On Feb 13, 2018, Professor James Robson gave a lecture at Boston University. In this lecture, he argued about how do art historians start to analyze the materials inside the religious images in Asia and what the contents of statues can tell us about domestic and communal religion. There are three pieces of evidence that he provided: first, the textual evidence of documents that show that people were advised to leave a hole to put the relic or any other types of materials to life to the image of God. Second, the textual evidence of the acquisition notes that explicitly said that there were lapis lazilo, rock crystal, and other materials found on the back side of the statues. Lastly, the massive amount of materials that were found in the images during restorations by the art historians. His conclusion was that “[for] most of the [Asian religious] objects in museums, we [the audience] have no idea what we [they] are looking at. At some point, there are [always] some objects put inside as a part of a ritual process, which is very common to the practice to bring life to the image.”

Throughout the lecture, Professor Robson exhibited multiple examples of the sculptures both from domestic and communal region practice. As he pointed out, the common attribute of those images is that there is always a hole inside for people to stuff materials inside. According to documents, it is a normal practice that is part of the religious practice in Asia. By stuffing a variety of materials inside the sacred figure, people were believed that they brought life to the image. 
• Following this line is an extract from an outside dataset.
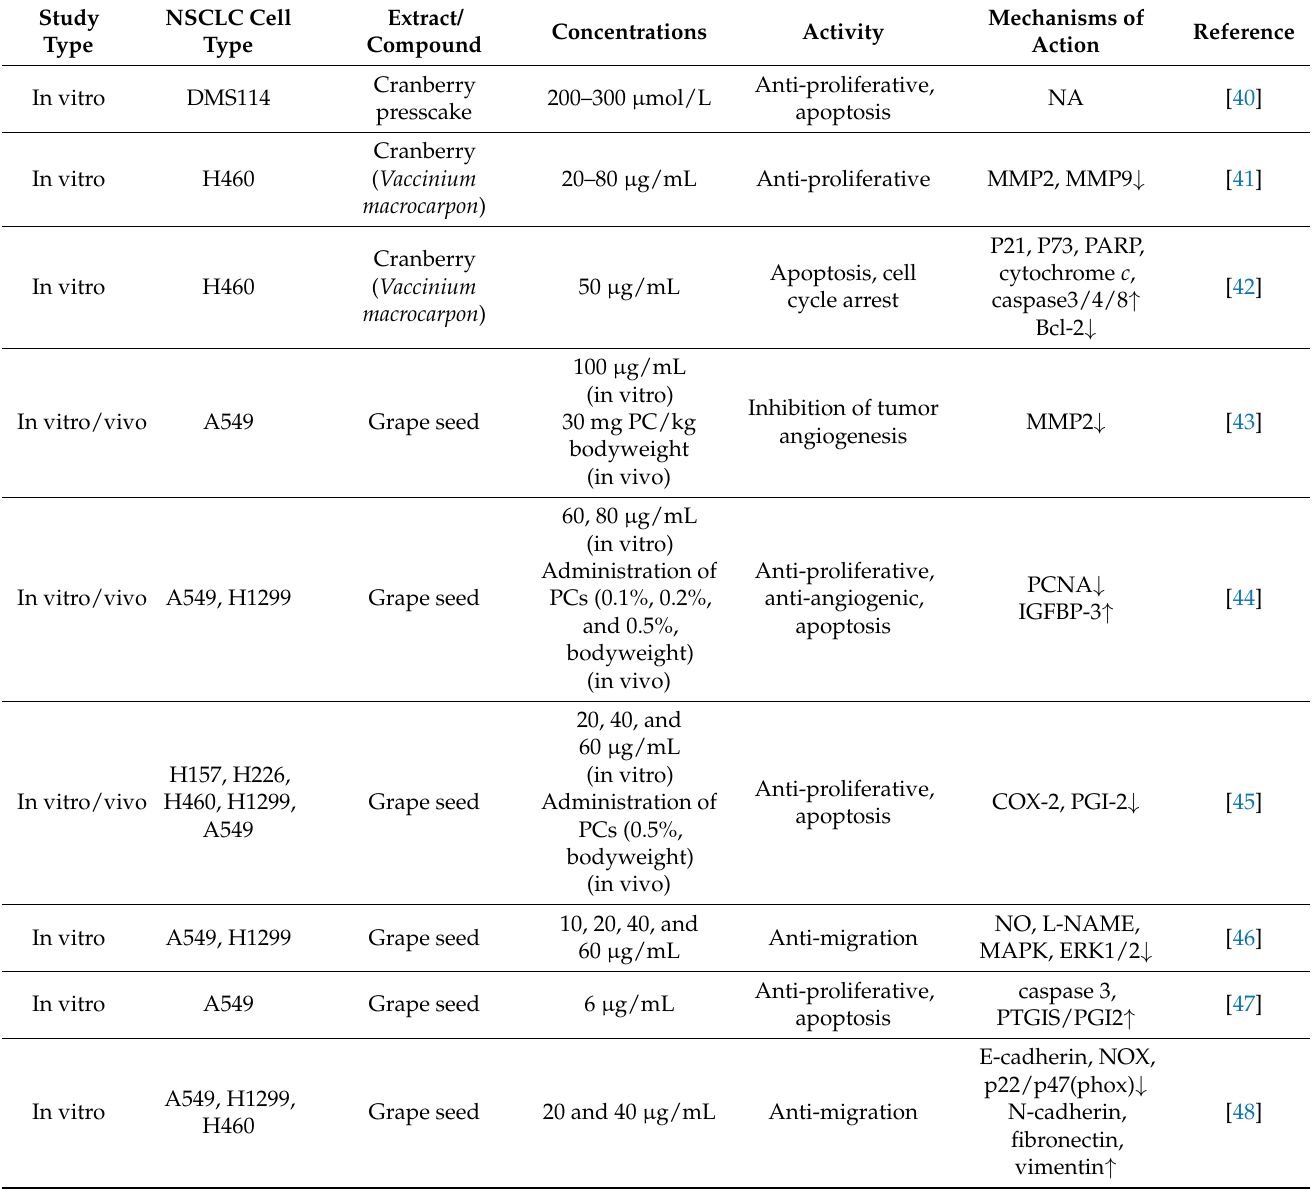
Table 1 highlights the molecular mechanisms of PCs in nicotine-induced NSCLC treatment. Table 1. The molecular mechanisms of PCs in nicotine-induced NSCLC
This ritual is so common in Asia that even people who have different religious believes are doing the same practice. Professor Robson pointed out that a seventh-century document testified that the practice began in India and traveled to China. However, the art historians have little knowledge about this practice, until 1950s. The Seiryoji Shaka image opened a whole new range of scholarship as people found a huge quantity of text, textile, and coins that were put inside. Lately, as the technology is becoming more and more advanced, people would not need to damage the religious imagery to analyze what are the materials stuffed inside. 

Apart from the new technology and the acquisition notes, the art historians were able to find evidence from notes from the missionary who traveled to China and wrote about the objects inside the images. In some documents, they mentioned that “you put the materials inside, then they are a living deity.” This also testified goal of this common practice. Professor Robson commented that there is a lot of information is out there but art historians haven’t discovered them earlier. 
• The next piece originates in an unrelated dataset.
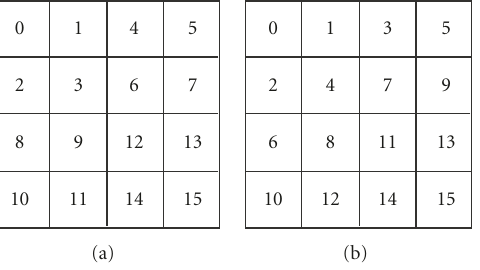
Figure 3: The processing order of 4 × 4 intraprediction. (a) Original order, (b) optimal order minimizing the cost of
Professor Robson also mentioned his project in China where he and his colleague cataloged thousands of idol icons that were used in both domestic context and communal context for idol worship. The idols and icons are the very important image to Chinese idol worship and those small wooden statues he cataloged are usually found in small outdoor village shrine or one somebody’s home altar. This show the domestic level of practice. What’s more, the clothes, medicine package, texts, and other materials they found in the statues were impressive because they made him think how did the landlocked place like Hunan get stuff like seahorses to put inside the images. 
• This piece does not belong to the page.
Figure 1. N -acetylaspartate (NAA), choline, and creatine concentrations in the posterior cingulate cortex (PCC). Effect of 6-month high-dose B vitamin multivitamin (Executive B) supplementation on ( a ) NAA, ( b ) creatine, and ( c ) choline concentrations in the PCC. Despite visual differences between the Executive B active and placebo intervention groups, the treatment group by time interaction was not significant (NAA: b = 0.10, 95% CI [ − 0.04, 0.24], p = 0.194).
I think his arguments were persuasive as he pulled out textual evidence from a variety of sources, as well as the physical stuff he found in the statues he cataloged. His intended audience was probably art history scholars and who were interested in Asian religious imagery. He pointed out a direction that was not fully explored by the scholars and he encouraged the audience to think about what they are looking at and to think more about if there is anything else beyond what they physically see.